JOHN HOOD COLUMN: How North Carolina can expand opportunity
RALEIGH — Having enacted major reforms of North Carolina’s tax code, regulatory system, budgeting process, transportation funding and education system over the past dozen years, what should the General Assembly do next?
Phil Berger wants to double down on the legislature’s impressive record of conservative policy innovation.
“We must build on that success so future generations of North Carolinians can reach even greater heights,” Berger said after his reelection as Senate President Pro Tem on Jan. 11. “We must provide them with the tools needed to determine their future — from a world-class education to finding a good-paying job in a career of their choice, or to the freedom and opportunity to open their own business.”
After his own reelection as Speaker of the House, Tim Moore described a similar vision.
“Some of you represent communities where the population is going gangbusters, but others represent areas that are not seeing so much growth,” he told his colleagues. “Some of our challenges, as we move forward this year and enact policies, we will do all we can to make sure that the North Carolina dream of growing and moving forward is one that is enjoyed by everyone around this state.”
My colleagues at the John Locke Foundation, a nonprofit think tank based in Raleigh, have plenty of good ideas for turning this inspiring vision into a reality.
Here are several recommendations from their just-released legislative agenda for 2023:
• Lighten the regulatory burden. The General Assembly has already created a “review and sunset” process that requires every state rule to be reauthorized by a regulatory agency every 10 years. If that’s not done, the rule automatically disappears.
Locke analysts recommend that the review timetable be tightened to every five years, and that agencies be prohibited from implementing any policy, guidance or interpretive statement unless it is first adopted as a formal rule.
• Lighten the tax burden. In addition to the phased elimination of North Carolina’s corporate-income tax and already scheduled reductions in personal-income taxes, Locke analysts propose that the legislature repeal the state’s privilege tax, which makes it unnecessarily expensive for North Carolinians to create and operate small businesses.
• Promote affordable housing. One potential barrier to North Carolina’s continued growth, and to North Carolina families increasing their standard of living, is the rising cost of renting apartments or buying homes. Restrictive zoning, building and housing codes make it unnecessarily expensive to bring new inventory to market.
Locke analysts argue the legislature should limit the ability of municipalities to impose arbitrary minimums on lot sizes, home sizes, and parking.
• Promote affordable health care. Another potential barrier to our shared success is that medical care costs too much in many North Carolina communities.
Rather than simply trying to figure out new ways to shift the cost, lawmakers should enact reforms that would actually reduce the cost — by encouraging competition among hospitals and other providers, and by giving nurse practitioners more leeway to offer services in underserved areas.

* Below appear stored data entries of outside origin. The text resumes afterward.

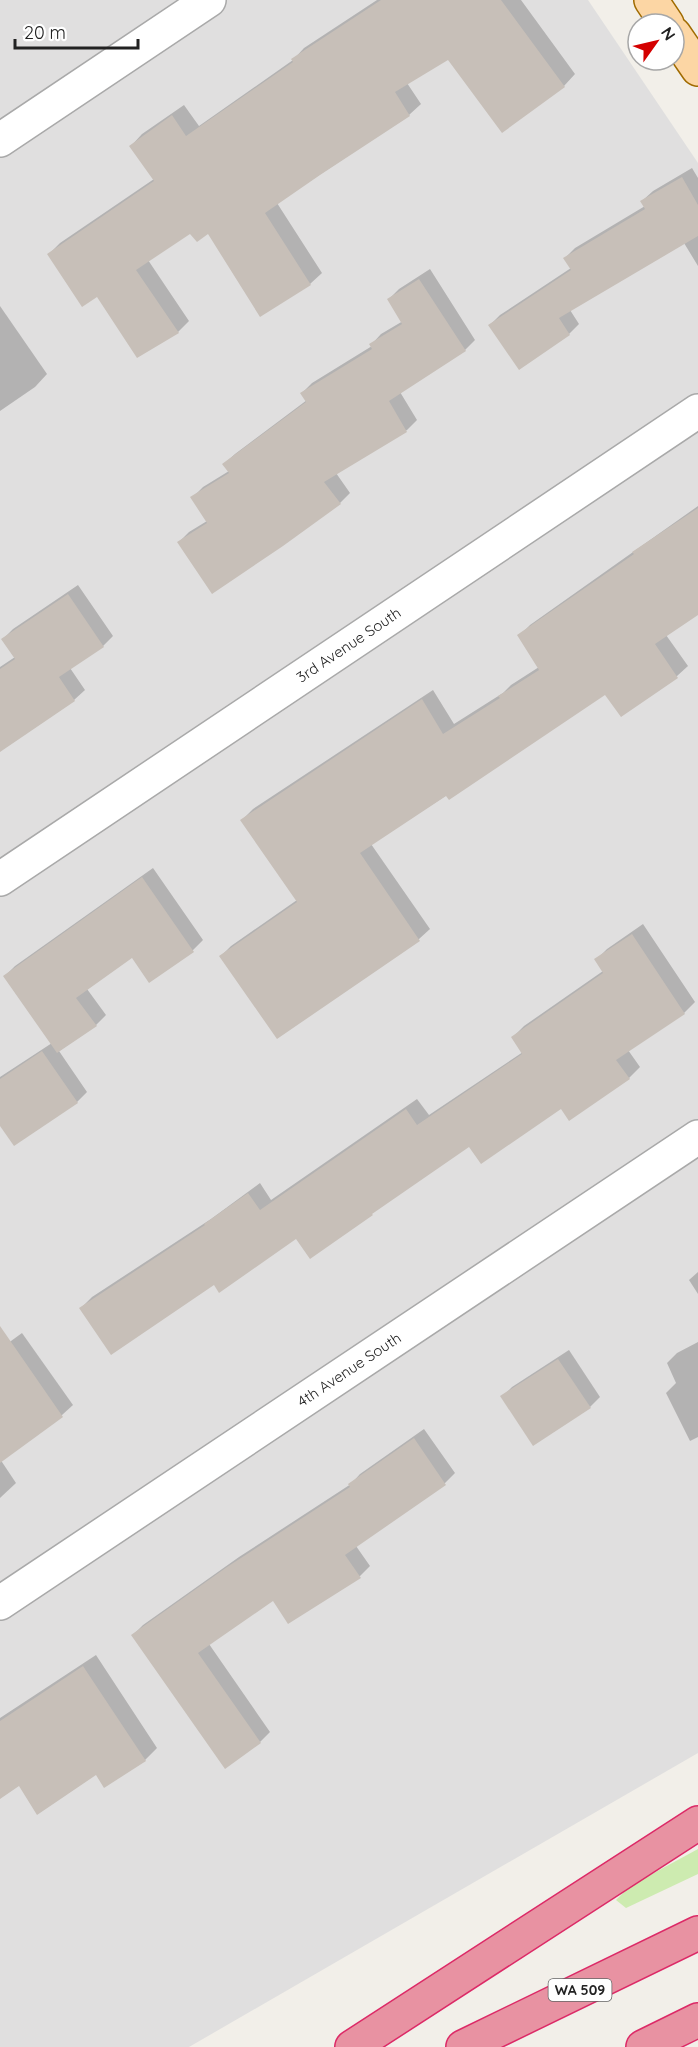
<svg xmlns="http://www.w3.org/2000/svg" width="698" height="2047" font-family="Quicksand,sans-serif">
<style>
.residential{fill:#e0dfdf}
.grass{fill:#cdebb0}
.shadow{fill:#0003}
.building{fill:#c7bfb8}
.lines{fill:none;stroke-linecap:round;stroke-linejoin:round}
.minor-casing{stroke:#a9a9a9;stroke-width:36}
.major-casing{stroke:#a06b00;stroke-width:36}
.highway-casing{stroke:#dc2a67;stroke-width:36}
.minor{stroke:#fff;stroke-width:33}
.major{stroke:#fcd6a4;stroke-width:33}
.highway{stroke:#e892a2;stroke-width:33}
.labels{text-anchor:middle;stroke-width:5;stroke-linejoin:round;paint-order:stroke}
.shield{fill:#fff;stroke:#646464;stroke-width:1.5}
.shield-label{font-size:14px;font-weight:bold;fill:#222}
.street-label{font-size:15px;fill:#222;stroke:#fff}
</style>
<rect width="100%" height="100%" fill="#f2efe9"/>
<polygon class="residential" points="0,0 588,0 698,163 698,1753 189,2047 0,2047"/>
<polygon class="grass" points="698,1849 698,1874 626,1908 616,1900 630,1886"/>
<g class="shadow">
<polygon points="377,0 521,0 575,74 564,86 502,131 448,58 407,83 421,104 409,115 277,203 322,273 310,284 209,232 191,232 148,260 189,321 178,332 49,254 60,243 154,179 131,146 142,134 184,105 199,126 293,60 304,48"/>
<polygon points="692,168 698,178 698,266 684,243 570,310 579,324 569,334 490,325 500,315 571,268 565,258 575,248 645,206 642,201 653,191"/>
<polygon points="430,269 475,340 465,350 400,392 417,420 407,430 336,473 350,493 340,503 179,542 189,532 207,521 192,498 203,487 229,471 224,464 235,454 307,400 302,393 312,383 372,346 371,345 381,334 403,321 389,299 399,289"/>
<polygon points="0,306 47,374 35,387 0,411"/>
<polygon points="698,506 698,613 666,635 688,666 677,676 621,715 605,693 371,844 430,929 419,939 278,1037 221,956 231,946 297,900 242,820 253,809 433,690 454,724 503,693 511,685 539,667 519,636 530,625"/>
<polygon points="78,585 113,636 103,646 70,668 85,690 74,700 0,750 0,667 15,657 3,639 13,629"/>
<polygon points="153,868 203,940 193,950 150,981 132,956 87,989 106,1015 96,1025 59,1051 87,1092 77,1102 0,1123 0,1077 52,1043 5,976 15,966"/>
<polygon points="643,924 695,1002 684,1013 628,1050 640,1067 629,1078 469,1145 296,1237 214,1283 81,1308 92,1297 211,1219 260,1183 271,1200 417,1099 429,1115 523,1052 513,1037 524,1026 603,971 596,960 607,949"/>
<polygon points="698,1272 698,1294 689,1280"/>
<polygon points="22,1333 73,1405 62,1415 22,1445 0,1412 0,1349"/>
<polygon points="698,1342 698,1437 690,1441 666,1393 676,1383 667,1363 677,1353"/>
<polygon points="569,1350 600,1397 590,1407 502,1397 512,1387"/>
<polygon points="424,1429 455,1473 445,1483 356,1546 370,1566 360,1576 273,1599 209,1644 270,1732 260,1742 225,1767 133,1635 143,1625 239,1557 351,1484 360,1474"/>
<polygon points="0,1459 16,1483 0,1498"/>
<polygon points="96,1655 157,1748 145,1760 96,1773 20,1784 0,1797 0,1718"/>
</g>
<g class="building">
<polygon points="381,0 501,0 565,87 502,133 448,60 395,92 410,116 320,175 265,213 311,285 260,317 208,234 197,242 190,234 136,270 179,333 137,358 97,297 82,307 47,254 154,181 129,146 172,115 186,136 293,62 291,59"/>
<polygon points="682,177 698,205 698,236 559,318 570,335 519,370 488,325 571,270 563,258 645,209 640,201"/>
<polygon points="419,279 466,351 389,401 407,432 324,482 341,504 283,546 212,594 177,542 207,523 190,497 229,473 222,464 306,402 300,393 372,349 369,344 402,324 387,299"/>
<polygon points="698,508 698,615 655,644 678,678 621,717 605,695 449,800 446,796 360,853 420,941 277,1039 219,956 297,902 240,820 422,699 443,734 500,698 498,696 539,670 517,635 634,554 632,552"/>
<polygon points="68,594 104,647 59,677 75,701 0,752 0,669 15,659 1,639"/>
<polygon points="142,877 194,952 149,983 132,958 76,998 97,1026 57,1053 3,976"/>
<polygon points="632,934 685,1014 616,1060 630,1079 569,1121 561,1109 481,1164 469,1147 372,1214 373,1215 310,1259 296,1239 219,1293 214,1285 111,1355 79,1308 205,1225 204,1224 248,1193 260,1210 406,1109 417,1125 522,1054 511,1037 603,973 594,959"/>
<polygon points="42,1051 78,1103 14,1146 0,1126 0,1079"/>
<polygon points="0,1326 63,1417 0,1463"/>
<polygon points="558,1359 591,1408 533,1446 500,1396"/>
<polygon points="414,1438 446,1485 345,1555 361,1578 288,1624 273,1601 198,1653 261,1743 225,1769 131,1635 227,1567 350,1487 348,1484"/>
<polygon points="83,1666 146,1761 104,1788 96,1775 37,1815 19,1786 0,1799 0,1721"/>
</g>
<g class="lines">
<defs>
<g id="minor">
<polyline points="0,140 209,0"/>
<path id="s1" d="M0,879L698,411"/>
<path id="s2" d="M0,1603L698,1137"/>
</g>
<g id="major">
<polyline points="651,0 667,24"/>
<polyline points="674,34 698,69"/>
</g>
<g id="highway">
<polyline points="352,2047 698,1823"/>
<polyline points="463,2047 698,1933"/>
<polyline points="643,2047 698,2020"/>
</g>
</defs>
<use href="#minor" class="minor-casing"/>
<use href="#major" class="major-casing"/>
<use href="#highway" class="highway-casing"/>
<use href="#minor" class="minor"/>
<use href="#major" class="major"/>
<use href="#highway" class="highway"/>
</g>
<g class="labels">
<rect class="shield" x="548.5" y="1979" width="63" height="22" rx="4.5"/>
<g class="shield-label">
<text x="580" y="1995">WA 509</text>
</g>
<g class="street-label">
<text dy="5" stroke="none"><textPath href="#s1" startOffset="420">3rd Avenue South</textPath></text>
<text dy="5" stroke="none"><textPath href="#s2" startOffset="420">4th Avenue South</textPath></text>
</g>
</g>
<g transform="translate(656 42) rotate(56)"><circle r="28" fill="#ffffff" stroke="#a7a7a7" stroke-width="1.5"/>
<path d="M0-4.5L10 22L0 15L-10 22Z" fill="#d40000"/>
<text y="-9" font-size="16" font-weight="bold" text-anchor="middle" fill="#222222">N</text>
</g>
<path d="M15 39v9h123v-9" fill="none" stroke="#222222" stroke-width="3"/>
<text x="24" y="39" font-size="18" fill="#222222" stroke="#ffffff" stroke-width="4.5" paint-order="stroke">20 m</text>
</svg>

• Expand parental choice and competition in education. To the extent some individuals, families, and communities have yet to share in the state’s improving fortunes, one reason is that schools aren’t instilling in our young people the knowledge, skills and habits they need to prosper.
Locke analysts argue both that lawmakers should continue to improve public schools and that parents need more options to meet the particular needs of their children.
• Expand freedom for workers. North Carolina still makes it too difficult for newcomers to fill jobs and for longtime residents to change careers. We need to reduce the number of occupations licensed by the state and allow professionals already licensed in another state to start working immediately in our state without having to jump through bureaucratic hoops.
Over the past dozen years, North Carolina has become a more attractive place to live, work, invest, and create new jobs. Wise policy choices by state legislators helped make that happen. The 2023 session presents many more such opportunities for reform.
John Hood is a John Locke Foundation board member.